Aber das Heikle kommt zum Schluss. Ganz ans Ende ihrer Einspielung hat Anna Prohaska das berühmte Lamento der Purcell’schen Dido gestellt – beinah ein barocker Schlager. Das Chaconne-Motiv schleppt sich klagend abwärts, während Dido ihrem Tod entgegensingt: „When I am laid in earth“.

Hier passiert viel, irgendwie zu viel. Anna Prohaska windet sich im einleitenden Rezitativ um die Worte, verliert sich im Farbspiel der Stimme. Wie eine launische Prinzessin, nicht wie eine Königin, die kurz vor ihrem Tod nach der Hand ihrer Dienerin greift. Die Verzierungen, scheint es, lenken vom Ausdruck ab und verhindern die echte, verzweifelte Klage – wie andere Künstlerinnen zeigen.
Simone Kermes, überdrehte Barockdiva, macht es vor. Mit ihrer rosenblätterigen Stimme zittert und seufzt sie, kostet jeden Moment aus.

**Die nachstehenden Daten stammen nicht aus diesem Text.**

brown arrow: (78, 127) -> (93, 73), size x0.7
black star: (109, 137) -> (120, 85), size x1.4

Der Dirigent Teodor Currentzis und sein Orchester Musica Aeterna umfangen die Sängerin mit samtweichen Streichern und geleiten sie in einem Trauerzug gen Himmel. In den gemeinsamen Rubati öffnet sich ein ungeahnter Raum, in dem die Last beinahe aller Tragödien zu schlummern scheint. Hier stirbt eine Regentin, erwachsen und geläutert.

In diesem Punkt gehört Anna Prohaska noch nicht zu den ganz Großen. Doch es spricht für sie, dass sie sich ein großes Ensemble zur Seite gestellt hat, das sie im besten Sinne begleitet und nie überdeckt.
Einem versierten Butler gleichend, weiß Dirigent Giovanni Antonini, wie er die Solistin am besten glänzen lassen kann – aber auch, wann sein Moment gekommen ist.